Professor, Department of Computer Science 

Director, Center for Machine Learning and Intelligent Systems

University of California, Irvine



Title: Statistical Machine Learning with Count Data 


 Abstract: Data represented in the form of sets of counts is easy to acquire and can be surprisingly useful in practice. For example, a simple way to represent a set of documents is as a "bag of words" where each document is represented just by the counts of words that occur in the document, a representation that has been the basis for many successful applications of machine learning to text data. In this talk we will review some important developments over the past 10 years in modeling data represented in the form of counts, combining ideas from statistics and machine learning. The talk will describe the general principles involved and then illustrate how these ideas can be applied to text documents, email communications, and social networks, including recent work in my research group. The talk will conclude with some speculative comments on future directions.

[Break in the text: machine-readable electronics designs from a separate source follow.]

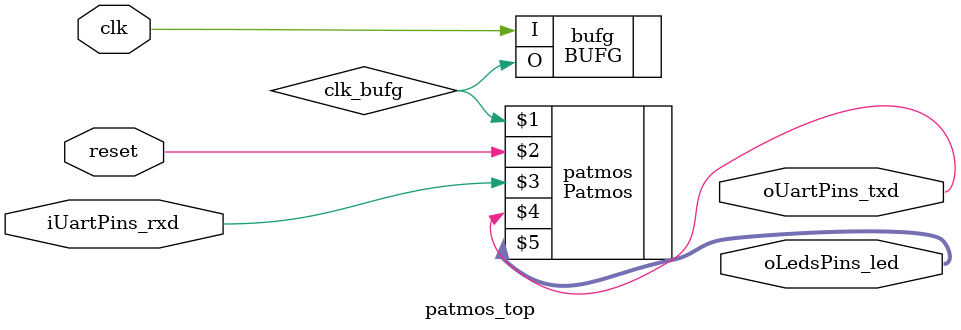
<source format=v>


module patmos_top (
    input clk,
    input reset,
    output[7:0] oLedsPins_led,
    output oUartPins_txd,
    input iUartPins_rxd
);

wire clk_bufg;
  BUFG bufg (
      .I(clk),
      .O(clk_bufg)
  );


reg int_res;
reg res_reg1;
reg res_reg2;
reg [2:0] res_cnt = 3'b000;


always @ (posedge clk_bufg) begin
    if (res_cnt != 3'b111)
        res_cnt <= res_cnt + 3'b001;
    res_reg1 <= !res_cnt[0] || !res_cnt[1] || !res_cnt[2];
    res_res2 <= res_reg1;
    int_res <= res_reg2;
end

Patmos patmos (
    clk_bufg,
    reset,
    iUartPins_rxd,
    oUartPins_txd,
    oLedsPins_led
);
    
endmodule
</source>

Bio: Padhraic Smyth is a Professor in the Department of Computer Science (with a joint appointment in Statistics) and Director of the Center for Machine Learning and Intelligent Systems at the University of California, Irvine. His research interests include machine learning, data mining, pattern recognition, and applied statistics. He received a first class honors degree in Electronic Engineering from University College Galway (National University of Ireland) in 1984, and the MSEE and PhD degrees from the Electrical Engineering Department at the California Institute of Technology in 1985 and 1988 respectively. From 1988 to 1996 he was a Technical Group Leader at the Jet Propulsion Laboratory, Pasadena, and has been on the faculty at UC Irvine since 1996. Dr. Smyth is an ACM Fellow, a AAAI Fellow, and recieved the ACM SIGKDD Innovation Award in 2009. He is co-author of two well-known research texts in data mining: Modeling the Internet and the Web: Probabilistic Methods and Algorithms (with Pierre Baldi and Paolo Frasconi in 2003), and Principles of Data Mining, MIT Press, August 2001, co-authored with David Hand and Heikki Mannila. He has served in editorial positions for journals such as the Journal of the American Statistical Association, the IEEE Transactions on Knowledge and Data Engineering, and the Journal of Machine Learning Research. His research has been funded by a variety of government agencies such as NSF, NIH, ONR, DARPA and DOE, as well by companies such as Google, IBM, Microsoft, and Yahoo! In addition to his academic research he is also active in consulting, working with companies such as Samsung, Netflix, eBay, Oracle, Microsoft, Yahoo!, Nokia, and AT&T.